How long have you been dancing?
I’ve been in dance classes since I was three; so pretty much my whole life! But, when you’re three you’re not quite dancing. It’s more about creative movement, you know, “point your toe, flex your toe” but it was a dance class nonetheless!
Who, in the dance world, is your favorite dancer and why?
Of all time? I would have to say that I am really inspired by Merce Cunningham. He is the dancer my professor studied with when she was dancing professionally and living in New York City. He just did a ton of really fascinating and really innovative things with dance.
I also really love watching Hubbard Street Dance in Chicago. They’re probably my favorite dance company at the moment.
Other than dancing, what other hobbies interest you?
I’ve always been a theater kid and have always enjoyed watching plays. I am definitely a bookworm, too. Outside of the studio, I’m usually stretching and reading a book at the same time. I’m also learning how to cook. It’s sort of necessary, as I’ve been living on my own now for two years! I need to learn to cook beyond Ramen Noodles, or at least make the Ramen a bit fancier!
Can you tell me a little bit about your participation in the physical therapy studies that were conducted at Missouri State?
Dr. Hackney’s physical therapy studies focused on the benefits of dancing on a sprung floor versus a "regular" floor. He tested dancers who had several years of technique training and who had never been seriously injured. I was one of the subjects. The research consisted of taking pictures of subjects performing various jumps on sprung and non-sprung floors. He attached special sensors on our feet, legs, and hips to help record the movement in these parts.
How do you feel floors play a part in a dancer's safety and longevity?
Working on a good dance floor is extremely important for a dancer.
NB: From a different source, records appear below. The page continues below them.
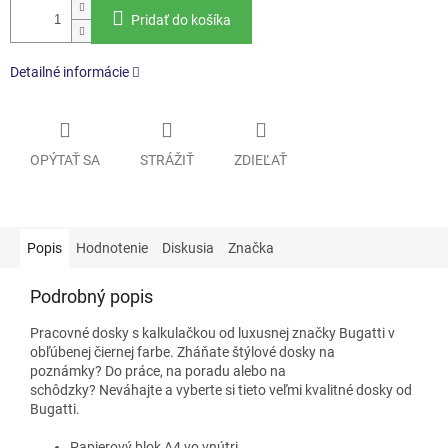
Pridať do košíka
Detailné informácie
OPÝTAŤ SA
STRÁŽIŤ
ZDIEĽAŤ
Popis
Hodnotenie
Diskusia
Značka
Podrobný popis
Pracovné dosky s kalkulačkou od luxusnej značky Bugatti v
obľúbenej čiernej farbe. Zháňate štýlové dosky na
poznámky? Do práce, na poradu alebo na
schôdzky? Neváhajte a vyberte si tieto veľmi kvalitné dosky od
Bugatti.
Papierový blok A4 vo vnútri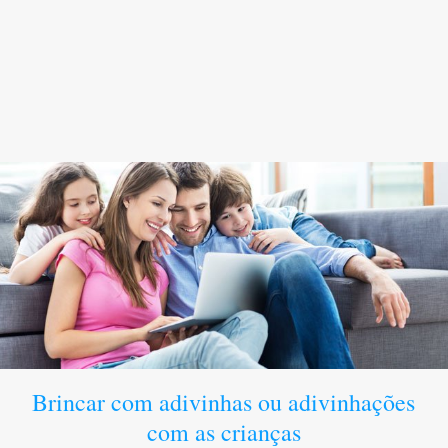
Brincar com adivinhas ou adivinhações
com as crianças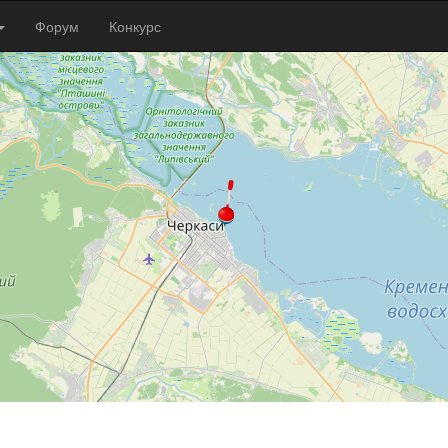
Форум
Конкурс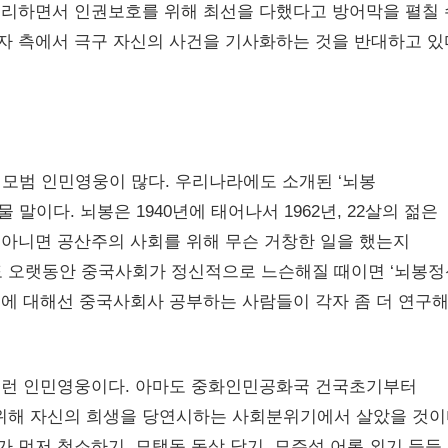
 처리하면서 인권보호를 위해 최선을 다했다고 방어막을 펼칠
해자 측에서 극구 자신의 사건을 기사화하는 것을 반대하고 있
모범 인민영웅이 많다. 우리나라에도 소개된 ‘뇌봉
말이다. 뇌봉은 1940년에 태어나서 1962년, 22살의 젊은
 아니면 공산주의 사회를 위해 무슨 거창한 일을 했는지
도 오랫동안 중국사회가 정신적으로 느슨해질 때이면 ‘뇌봉정
봉에 대해선 중국사회사 공부하는 사람들이 각자 좀 더 연구
런 인민영웅이다. 아마도 중화인민공화국 건국초기부터
위해 자신의 희생을 당연시하는 사회분위기에서 살았을 것이
 먼저 청소하기, 모택동 동상 닦기, 모주석 어록 외기 등등..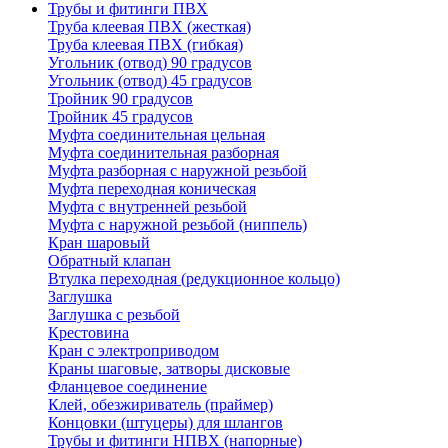
Трубы и фитинги ПВХ
Труба клеевая ПВХ (жесткая)
Труба клеевая ПВХ (гибкая)
Угольник (отвод) 90 градусов
Угольник (отвод) 45 градусов
Тройник 90 градусов
Тройник 45 градусов
Муфта соединительная цельная
Муфта соединительная разборная
Муфта разборная с наружной резьбой
Муфта переходная коническая
Муфта с внутренней резьбой
Муфта с наружной резьбой (ниппель)
Кран шаровый
Обратный клапан
Втулка переходная (редукционное кольцо)
Заглушка
Заглушка с резьбой
Крестовина
Кран с электроприводом
Краны шаговые, затворы дисковые
Фланцевое соединение
Клей, обезжириватель (праймер)
Концовки (штуцеры) для шлангов
Трубы и фитинги НПВХ (напорные)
Rehearsing on the wrong type of floor day after day can do serious damage to a dancer's body. I'm lucky to have great floors to dance on at MSU. The sprung floors we have help to protect my joints, and having healthy joints translates into a longer dance career.
Many parents in the dance world are wary of their children majoring in dance on the college and university level. What do your parents think of you studying dance?
I am UNBELIEVABLY lucky to have parents who support my dance career. From age three, they drove me to and from class several times every week and came to every show. When I decided to study dance at MSU, they were excited for me. They talk with me about my plans for the future and encourage me when I'm frustrated. And they still make the three-hour drive to watch me perform several times a year.
Going forward, what else are you hoping to achieve as a dancer?
Well, I am really hoping to work professionally for some amount of time. That’s the dream, right – to get paid to dance! I’m also very interested in dance writing and dance criticism and academic writing about dance.
I also love kids and I’m sure I’ll be teaching at some point in my career, so I’m very excited for that. I’m also working on getting Pilates certified and I’m hoping to be a Pilates instructor by the time I graduate. It’s not like dance but it’s really great for dancers!